Красное смещение (Гуляковский) - страница 93

Клиника располагалась в просторном гранитном зале одного из нижних этажей. Отсюда вопли оперируемых не могли нарушать покой остальных обитателей замка.

Ниже находились лишь тайные этажи с личной сокровищницей Манфрейма, но в нее никогда не заглядывал даже он - казначей, официально утвержденный на этом посту советом ордена.

К столбам уже привязали четверых обнаженных мужчин и одну женщину. Техники готовили покрытый белыми простынями операционный стол, а хирурги звякали своими инструментами, заканчивая последние приготовления. Ждали лишь появления магистра. Кроме этих металлических звуков, ничто не нарушало мертвую тишину зала.

Скованные ужасом жертвы, не знавшие в точности того, что их ждет, хранили молчание.

Напротив столбов с пациентами стояло приготовленное для Манфрейма кресло из мореного дуба. Он любил наблюдать за лицами тех, кто ожидал своей участи, пока медлительные хирурги потрошили очередную жертву. Женщину, как правило, оставляли напоследок. В каждой партии всегда было не меньше одной женщины, и если магистр оставался доволен работой своих подручных, он разрешал позабавиться с ней перед вивисекцией всей бригаде "хирургов".

Специальные контейнеры с жидким азотом выстроились в длинный ряд по левую сторону операционного стола. Лаконичные надписи на латыни: "Печень", "Почки", "Легкие", "Прямая кишка" - чем-то напоминали кухню рачительной хозяйки. Здесь не пропадало ничего - ни единого кусочка, ни единой капельки крови. Аппараты вакуумного отсоса уже развесили над столом свои резиновые щупальца.

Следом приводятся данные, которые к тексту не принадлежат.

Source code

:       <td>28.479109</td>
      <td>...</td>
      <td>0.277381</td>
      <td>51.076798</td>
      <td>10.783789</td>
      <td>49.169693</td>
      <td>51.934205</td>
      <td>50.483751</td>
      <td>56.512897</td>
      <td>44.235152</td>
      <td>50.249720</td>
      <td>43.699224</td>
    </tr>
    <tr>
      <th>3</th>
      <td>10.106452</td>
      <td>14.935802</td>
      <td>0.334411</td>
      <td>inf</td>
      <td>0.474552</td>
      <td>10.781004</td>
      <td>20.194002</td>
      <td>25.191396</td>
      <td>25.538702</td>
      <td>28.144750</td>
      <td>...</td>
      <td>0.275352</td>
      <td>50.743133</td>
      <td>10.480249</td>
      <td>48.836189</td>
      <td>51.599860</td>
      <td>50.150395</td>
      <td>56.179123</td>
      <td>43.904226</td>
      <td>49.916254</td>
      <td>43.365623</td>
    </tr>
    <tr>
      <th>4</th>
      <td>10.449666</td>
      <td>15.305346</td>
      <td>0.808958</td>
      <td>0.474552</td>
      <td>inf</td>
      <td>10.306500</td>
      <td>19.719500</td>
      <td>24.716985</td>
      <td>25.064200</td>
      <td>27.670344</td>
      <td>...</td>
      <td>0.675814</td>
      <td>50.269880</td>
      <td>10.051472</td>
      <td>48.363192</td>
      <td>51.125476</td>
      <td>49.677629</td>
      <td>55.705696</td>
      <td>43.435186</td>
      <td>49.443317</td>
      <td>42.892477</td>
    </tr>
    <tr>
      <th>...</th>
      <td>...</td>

Полностью выпотрошенный труп направляли по конвейеру в соседний зал, где маги высокой квалификации заменяли изъятые на продажу внутренности специальной энергетической смесью и, обработав труп мертвой водой, отправляли нового новобранца в казармы Манфрейма.

Особенностью процедур в операционной было отсутствие всякого наркоза и обезболивающих препаратов. Манфреймовские хирурги разработали специальную теорию, из которой следовало, что только органы, извлеченные из живого, не приглушенного наркозом тела, наполнены полноценной жизненной силой.

Они использовали пропаганду этой теории в неофициальной рекламе и добились, к немалому удивлению Ращина, значительного увеличения сбыта своей продукции. Но главной причиной была, конечно же, простая экономия средств. Обезболивающие препараты стоили дорого, и тратить их на тех, кто все равно должен был расстаться с жизнью, не имело никакого смысла.

Ращин считал себя человеком мягким и порой даже сочувствовал несчастным, которых волокли в операционную. Конечно, это были всего лишь изгои, отобранные на заклание своими сородичами. Или случайные пленники, посмевшие поднять бунт против своего господина. Жалкие дикари, не достойные сочувствия избранного.